▶ **Exercise instructions**
Output, exactly as written, the lines below from the one that has "#16, status: Deploy -> Live" through the one that has "#24, owner: Joseph Thompson -> Mark Thompson"; nothing else, and no pictures.

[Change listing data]
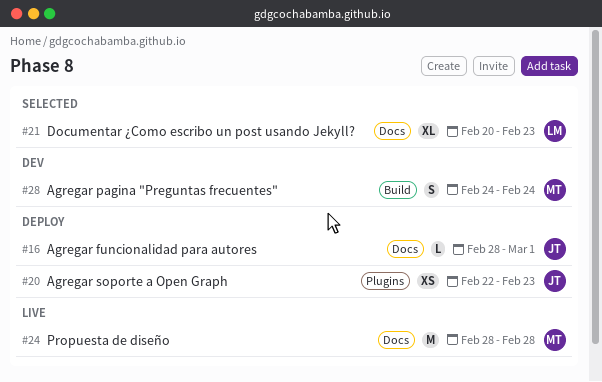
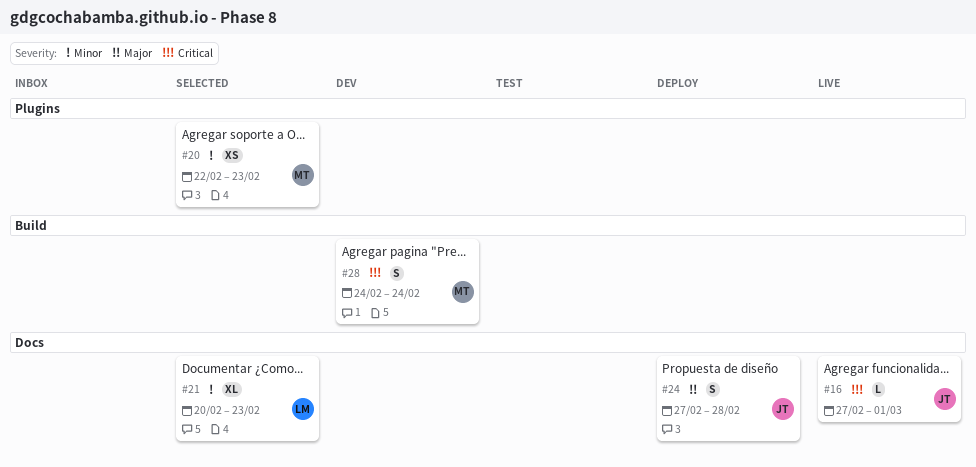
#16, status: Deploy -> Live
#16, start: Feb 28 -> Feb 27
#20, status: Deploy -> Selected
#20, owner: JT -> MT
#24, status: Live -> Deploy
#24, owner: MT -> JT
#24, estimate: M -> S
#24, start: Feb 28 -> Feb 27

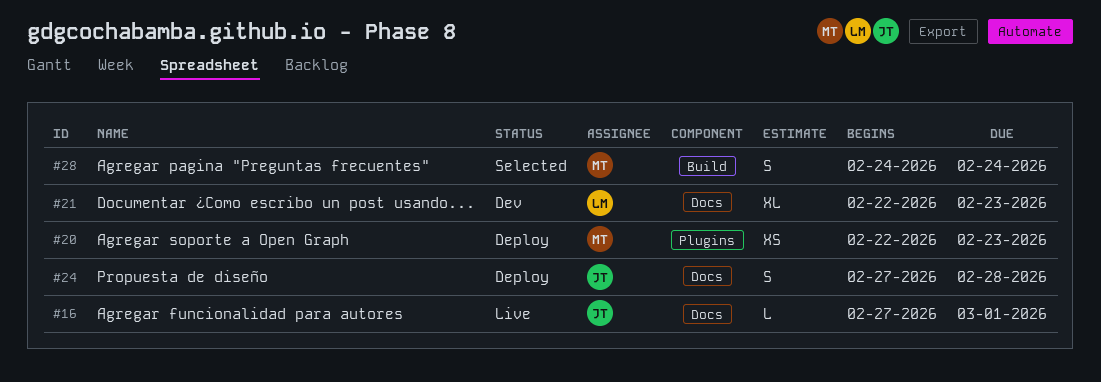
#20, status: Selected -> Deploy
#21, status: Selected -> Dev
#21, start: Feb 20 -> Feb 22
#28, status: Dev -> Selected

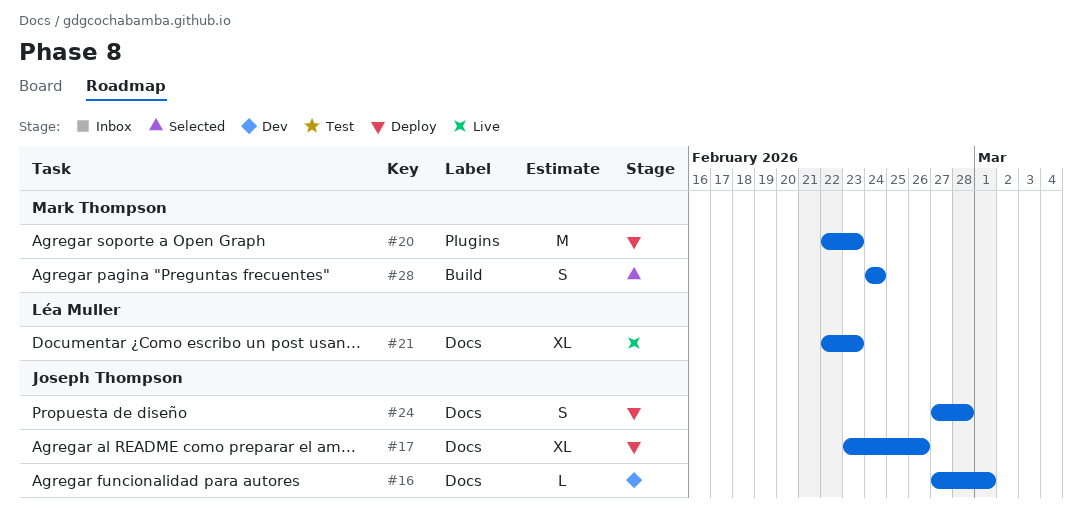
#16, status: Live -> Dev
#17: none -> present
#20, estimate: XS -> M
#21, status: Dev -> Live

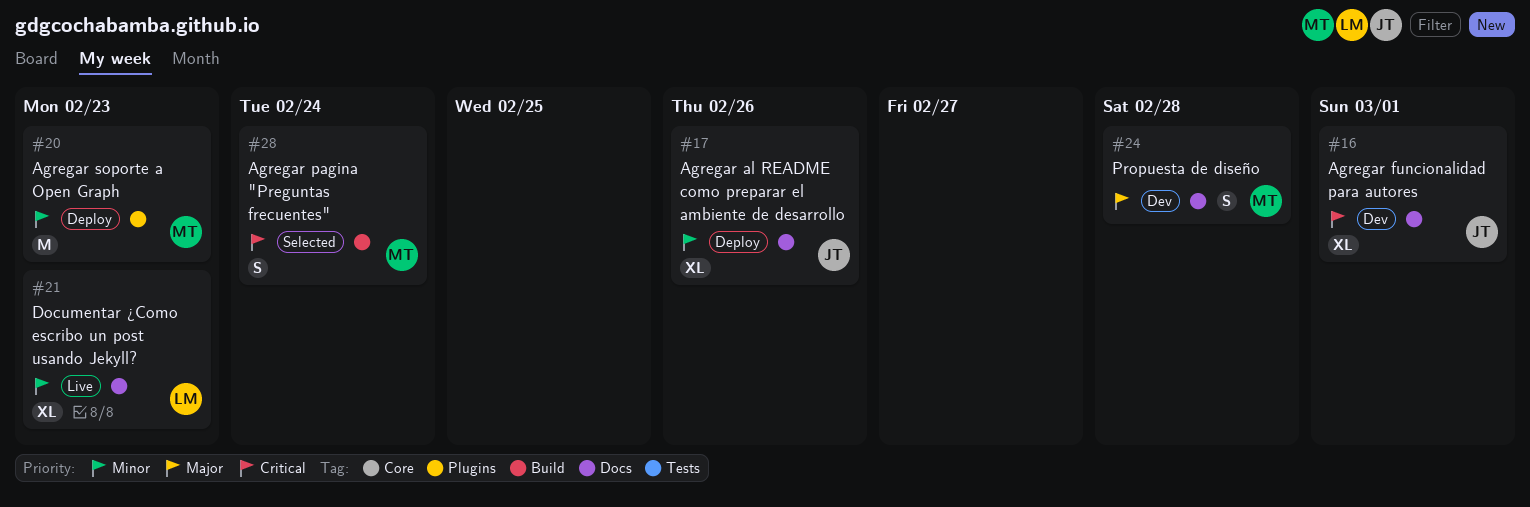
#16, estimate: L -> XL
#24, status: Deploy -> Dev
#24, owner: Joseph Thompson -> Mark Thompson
==
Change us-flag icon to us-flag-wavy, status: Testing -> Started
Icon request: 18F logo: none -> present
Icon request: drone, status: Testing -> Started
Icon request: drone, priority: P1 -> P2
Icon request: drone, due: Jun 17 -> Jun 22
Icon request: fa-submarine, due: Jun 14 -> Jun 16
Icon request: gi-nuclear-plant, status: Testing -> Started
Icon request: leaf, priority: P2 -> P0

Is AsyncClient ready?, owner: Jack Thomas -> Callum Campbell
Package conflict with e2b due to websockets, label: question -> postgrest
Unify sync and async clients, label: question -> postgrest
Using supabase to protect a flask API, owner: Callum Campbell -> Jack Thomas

▶ **Expected answer**
#16, status: Deploy -> Live
#16, start: Feb 28 -> Feb 27
#20, status: Deploy -> Selected
#20, owner: JT -> MT
#24, status: Live -> Deploy
#24, owner: MT -> JT
#24, estimate: M -> S
#24, start: Feb 28 -> Feb 27

#20, status: Selected -> Deploy
#21, status: Selected -> Dev
#21, start: Feb 20 -> Feb 22
#28, status: Dev -> Selected

#16, status: Live -> Dev
#17: none -> present
#20, estimate: XS -> M
#21, status: Dev -> Live

#16, estimate: L -> XL
#24, status: Deploy -> Dev
#24, owner: Joseph Thompson -> Mark Thompson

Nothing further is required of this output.